Untuk menunjukkan komitmennya pada apa yang dia sebut sebagai 'kemurnian' ajaran Yahudi ultra Ortodoks, Toar Palilingan kadang mengenakan pakaian khas Yahudi berupa setelan warna hitam putih saat berada di tempat-tempat umum di Manado, bahkan ketika dia berada di Jakarta. 'Kebanyakan orang Indonesia belum pernah bertemu orang Yahudi, jadi mereka mengira saya dari Iran atau tempat lain,' kata Toar.
Eksistensi Yahudi di Indonesia ternyata tidak hanya nampak di Synagog Surabaya. Di Manado, komunitas Kristen Pantekosta melestarikan agama dan tradisi Yahudi. New York Times dalam liputannya beberapa waktu lalu menyoroti eksistensi Yahudi Manado bertajuk “In Sliver of Indonesia, Public Embrace of Judaism.”
Sebuah menorah raksasa setinggi 62 kaki, dan mungkin yang terbesar di dunia, baru saja dibangun. Menorah milik pemerintah daerah setempat ini melintasi pegunungan dan melewati kota Manado. Menorah adalah salah satu lambang suci peribadatan Yahudi.
Bendera-bendera Israel terlihat di pelataran ojek dekat tugu menorah raksasa. Salah satunya terletak di dekat sebuah sinagog yang dibangun sekitar enam tahun lalu. Langit-langit menorah tersebut berbentuk Bintang Daud (David Star) yang sangat besar. Semua fasilitas itu dibiayai oleh kas pemerintah daerah setempat.
Area ini lama dikenal sebagai salah satu benteng Kristen dan apalagi baru-baru ini tempat tersebut digunakan sebagai rumah untuk kelompok Kristen evangelis dan kharismatik. Area yang berada di pinggiran utara Indonesia ini sangat menonjolkan identitas Yahudi. Hal tersebut terjadi setelah beberapa orang memeluk agama sesuai dengan nenek moyang mereka yang merupakan warga negara Belanda keturunan Yahudi. Dengan ijin dan bantuan pemda setempat, mereka mendapat tempat untuk kalangan mereka sendiri di Indonesia, sebuah negara dengan populasi Muslim terbesar di dunia.
....Para Yahudi Manado tersebut mempelajari agama Yahudi dari video Youtube dan bertanya tentang agamanya kepada Rabi Google....
Sinagog peninggalan Belanda di pinggiran Manado tersebut dipakai untuk kebaktian yang dihadiri oleh sepuluhan orang.
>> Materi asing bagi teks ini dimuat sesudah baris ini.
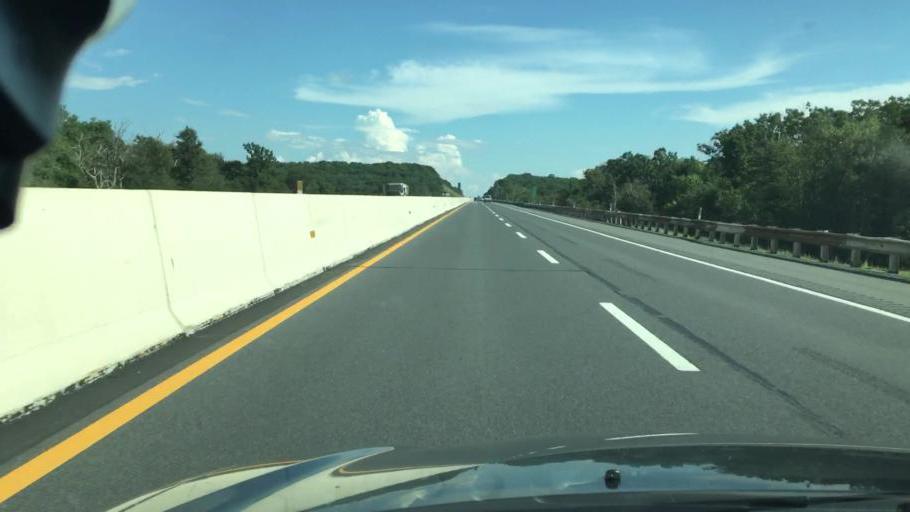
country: US
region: Pennsylvania
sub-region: Carbon County
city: Towamensing Trails
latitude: 41.0471
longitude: -75.6714
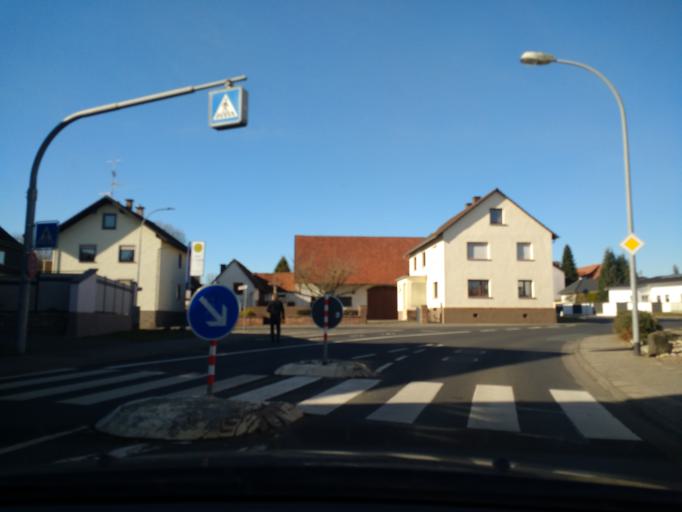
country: DE
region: Bavaria
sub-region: Regierungsbezirk Unterfranken
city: Geiselbach
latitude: 50.1445
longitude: 9.1414
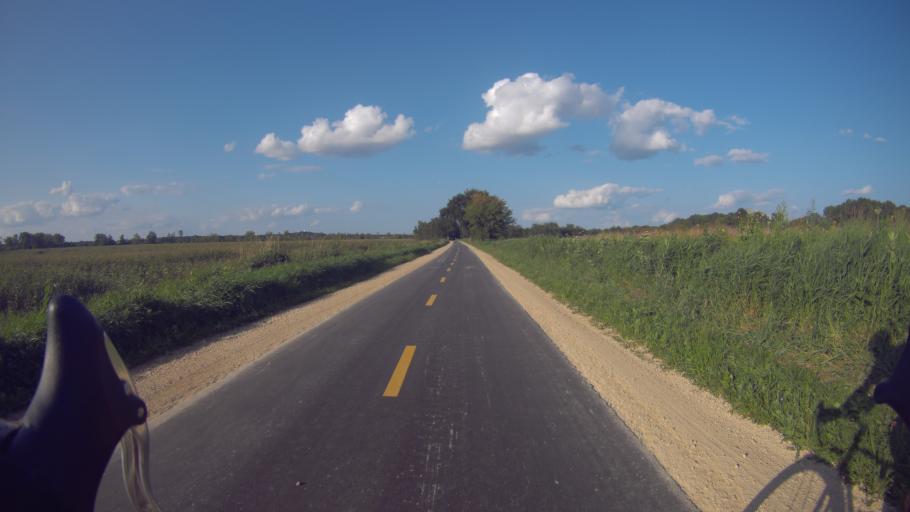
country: US
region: Wisconsin
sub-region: Dane County
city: Monona
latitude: 43.0301
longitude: -89.3333
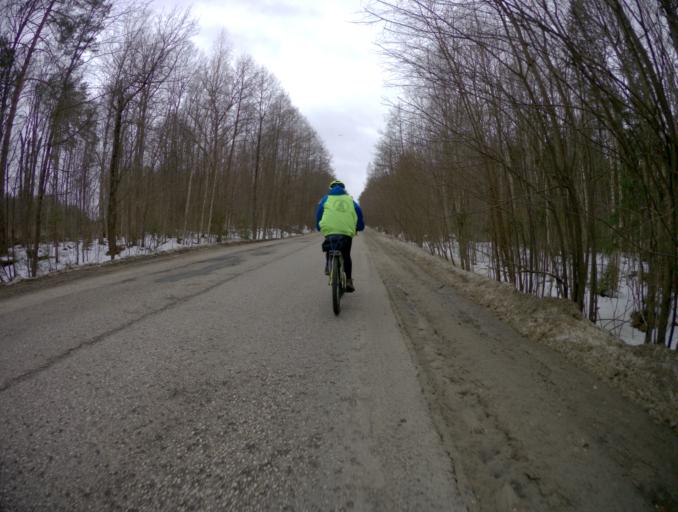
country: RU
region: Vladimir
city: Bogolyubovo
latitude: 56.1536
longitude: 40.5613
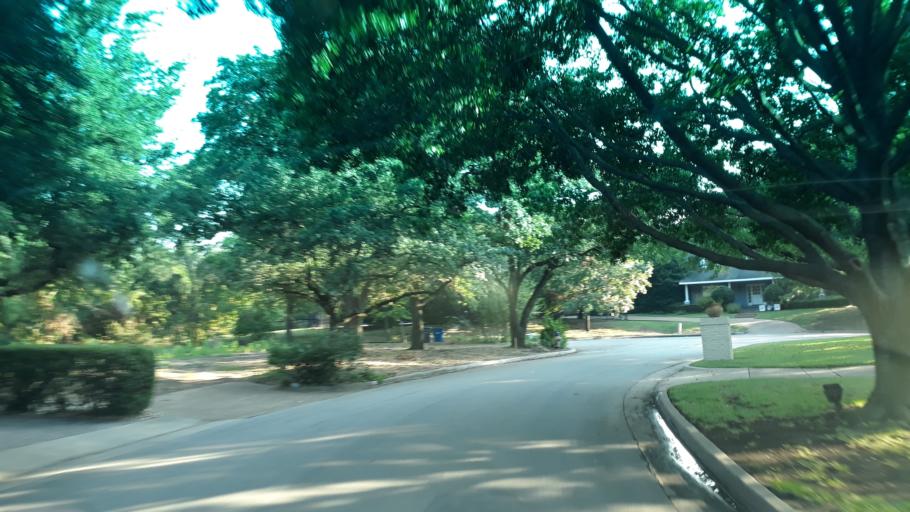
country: US
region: Texas
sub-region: Dallas County
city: Addison
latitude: 32.9430
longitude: -96.7944
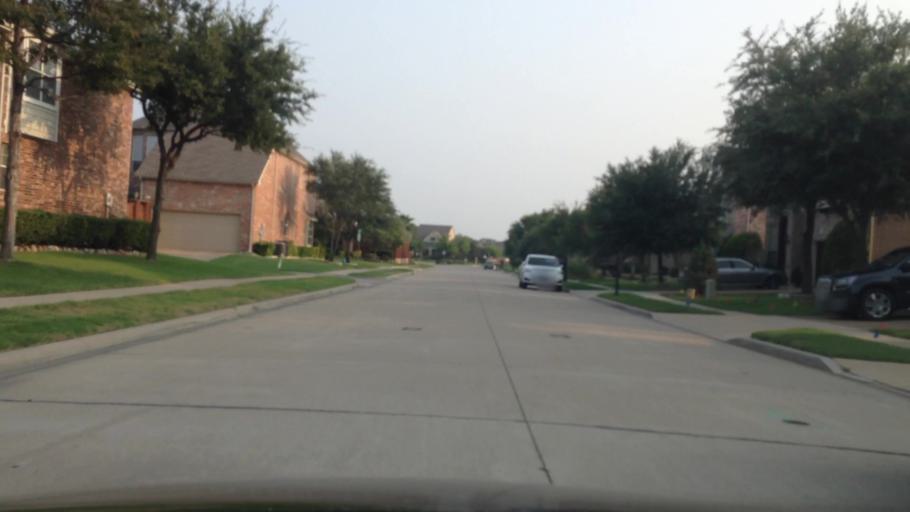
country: US
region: Texas
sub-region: Collin County
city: Frisco
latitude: 33.1258
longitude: -96.8463
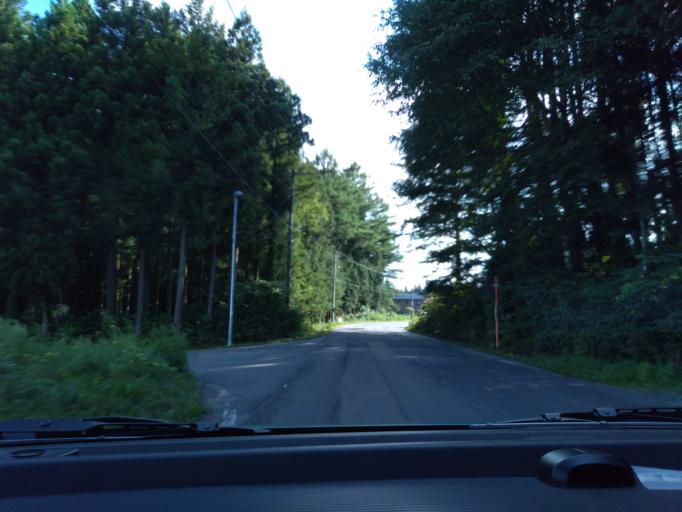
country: JP
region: Iwate
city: Morioka-shi
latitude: 39.5847
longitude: 141.0881
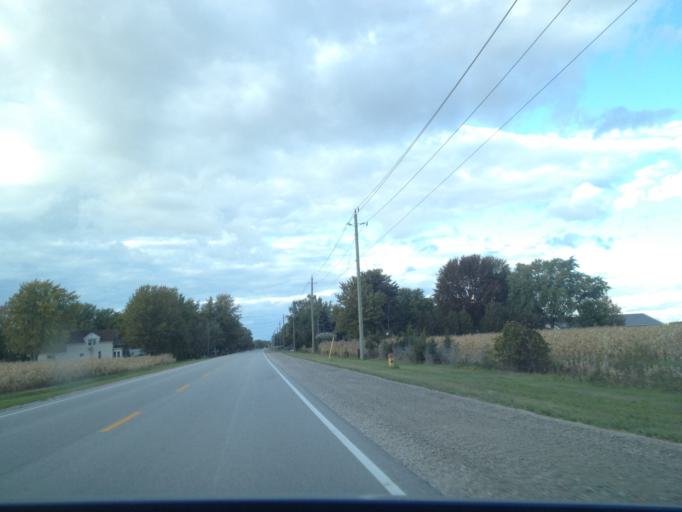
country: US
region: Michigan
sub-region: Wayne County
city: Grosse Pointe Farms
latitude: 42.2609
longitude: -82.7135
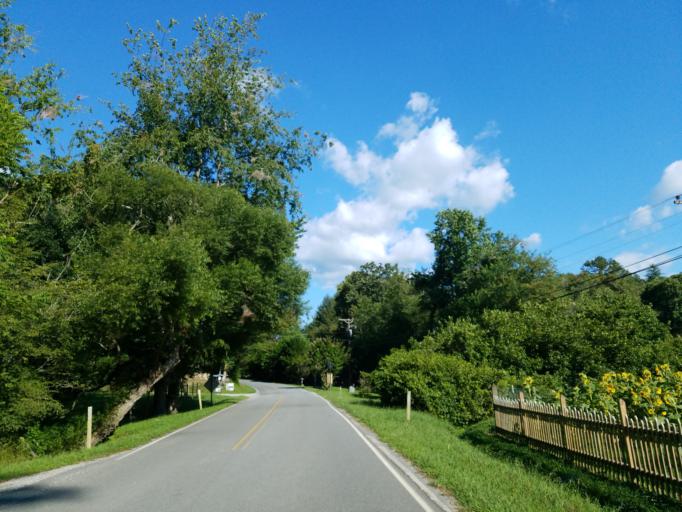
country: US
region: Georgia
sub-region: Fannin County
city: Blue Ridge
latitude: 34.7594
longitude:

Para Yahudi Manado tersebut mempelajari agama Yahudi dari video yang mereka unduh dari situs Youtube. Mereka menyusun Taurat dengan mencetaknya di sebuah kafe internet. Mereka bertanya tentang agamanya kepada Rabi Google.
“Kami hanya mencoba untuk menjadi orang-orang Yahudi yang baik,” kata Toar Palilingan, 27, yang mengenakan mantel hitam dan topi lebar ala Yahudi. Dosen Universitas Sam Ratulangi ini memimpin sebuah perayaan Sabat di rumah keluarganya baru-baru ini.
“Tapi kalau Anda membandingkan kami dengan orang-orang Yahudi di Yerusalem atau Brooklyn, maka kami belum sehebat mereka,” papar Palilingan yang lebih akrab disapa Yaakov Baruch, nama Yahudi yang dipakainya. Palilingan alias Yaakov adalah angota Indonesian Jewish Community (IJC) sekaligus Ketua North Sulawesi Jewish Community (NSJC).
Indonesia dan Israel tidak memiliki hubungan diplomatik namun memiliki berbagai hubungan militer dan ekonomi selama puluhan tahun. Beberapa tahun terakhir, pengusaha Yahudi dari Israel dan atau dari tempat lain, diam-diam berkunjung ke Manado untuk mencari peluang bisnis.
Salah satu di antaranya adalah Moshe Kotel, pria kelahiran di El Salvador 47 tahun lalu yang memiliki kewarganegaraan Israel dan Amerika. Secara rutin Kotel datang ke Manado setiap tahun, sejak tahun 2003, untuk mengembangkan bisnis telur organik. Kotel yang mengawini seorang wanita dari daerah itu, mengatakan dirinya merasa gugup saat mendarat di bandara setempat untuk pertama kalinya.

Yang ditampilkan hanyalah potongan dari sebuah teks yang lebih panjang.